--- INPUT RECORDS Enclosed Below ---

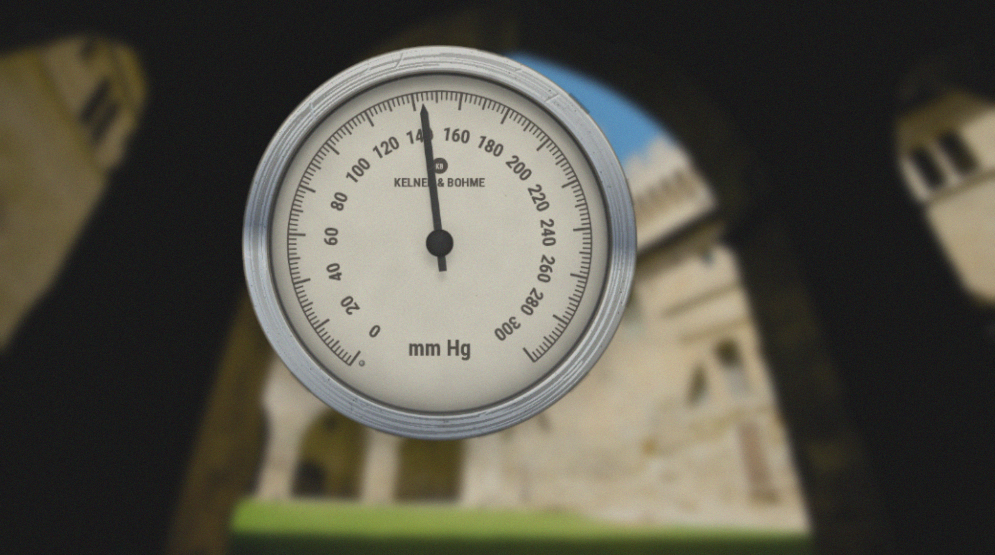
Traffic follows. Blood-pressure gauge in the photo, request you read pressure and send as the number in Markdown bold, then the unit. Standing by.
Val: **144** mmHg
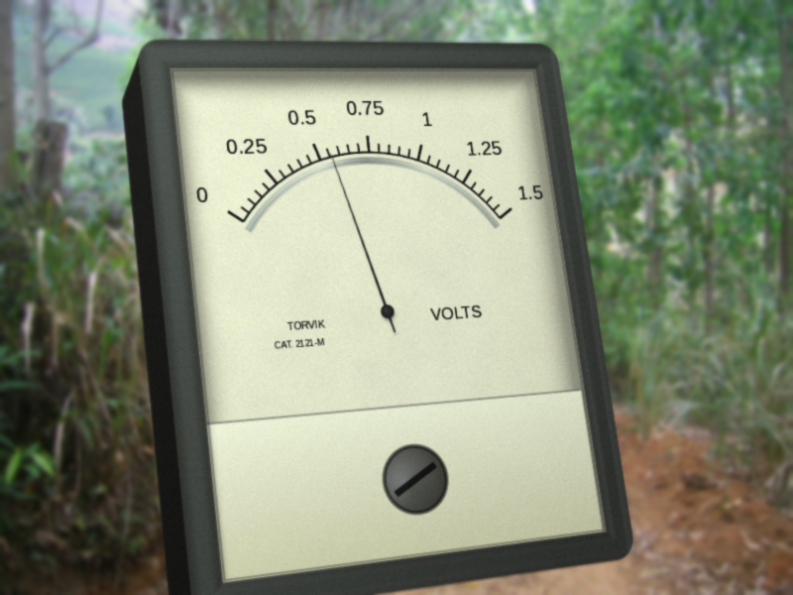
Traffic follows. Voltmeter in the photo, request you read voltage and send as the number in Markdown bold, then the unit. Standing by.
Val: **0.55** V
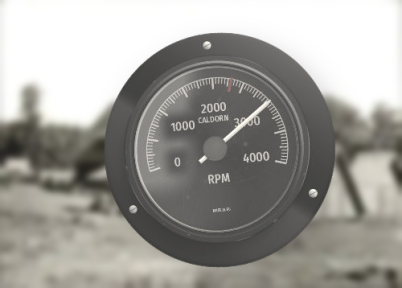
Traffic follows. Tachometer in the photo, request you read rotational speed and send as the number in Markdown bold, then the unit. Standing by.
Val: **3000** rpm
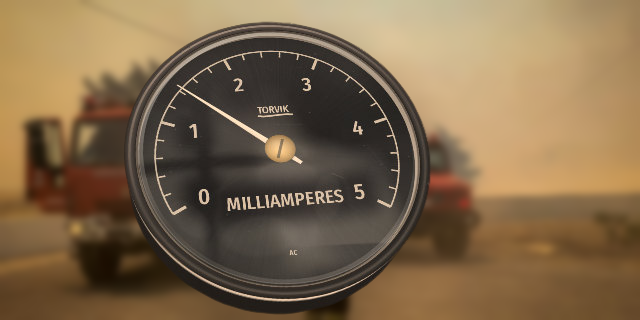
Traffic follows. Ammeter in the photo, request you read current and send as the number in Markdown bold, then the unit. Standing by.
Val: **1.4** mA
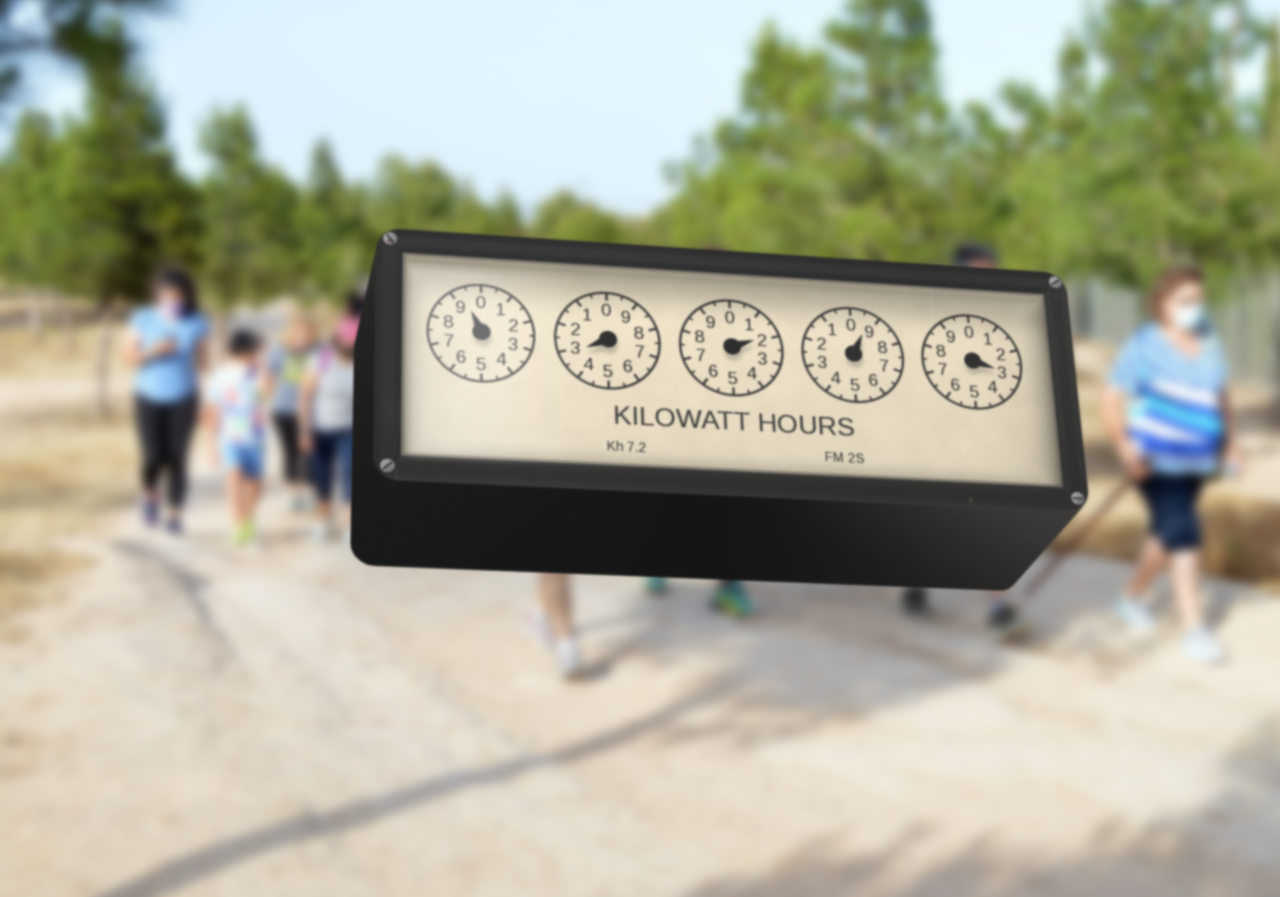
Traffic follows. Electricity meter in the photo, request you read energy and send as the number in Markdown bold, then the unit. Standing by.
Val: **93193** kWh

--- End of Enclosed INPUT RECORDS ---
--- INPUT RECORDS Enclosed Below ---

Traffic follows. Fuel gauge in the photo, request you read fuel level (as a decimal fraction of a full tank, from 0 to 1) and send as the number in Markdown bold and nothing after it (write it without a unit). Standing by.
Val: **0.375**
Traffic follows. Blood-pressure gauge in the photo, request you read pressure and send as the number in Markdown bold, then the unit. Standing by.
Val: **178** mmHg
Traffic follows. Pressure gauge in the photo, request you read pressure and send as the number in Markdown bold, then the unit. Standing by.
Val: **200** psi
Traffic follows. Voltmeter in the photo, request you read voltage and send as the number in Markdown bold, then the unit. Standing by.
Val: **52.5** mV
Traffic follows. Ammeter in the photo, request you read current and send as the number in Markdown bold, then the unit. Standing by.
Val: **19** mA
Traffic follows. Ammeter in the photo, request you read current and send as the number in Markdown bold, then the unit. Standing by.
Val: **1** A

--- End of Enclosed INPUT RECORDS ---
--- INPUT RECORDS Enclosed Below ---

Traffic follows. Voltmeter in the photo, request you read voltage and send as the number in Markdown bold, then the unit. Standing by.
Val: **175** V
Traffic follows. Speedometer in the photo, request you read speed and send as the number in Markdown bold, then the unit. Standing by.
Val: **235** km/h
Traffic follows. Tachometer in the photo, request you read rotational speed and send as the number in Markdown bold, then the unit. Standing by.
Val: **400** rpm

--- End of Enclosed INPUT RECORDS ---

TO DO: Revise the lines from the one containing "Traffic follows. Pressure" up to and including the one containing "Val: **19** mA", replacing every occurrence of "Standing by" with "Awaiting reply" and leaving all other text unchanged.

ANSWER TO THE PROBLEM:
Traffic follows. Pressure gauge in the photo, request you read pressure and send as the number in Markdown bold, then the unit. Awaiting reply.
Val: **200** psi
Traffic follows. Voltmeter in the photo, request you read voltage and send as the number in Markdown bold, then the unit. Awaiting reply.
Val: **52.5** mV
Traffic follows. Ammeter in the photo, request you read current and send as the number in Markdown bold, then the unit. Awaiting reply.
Val: **19** mA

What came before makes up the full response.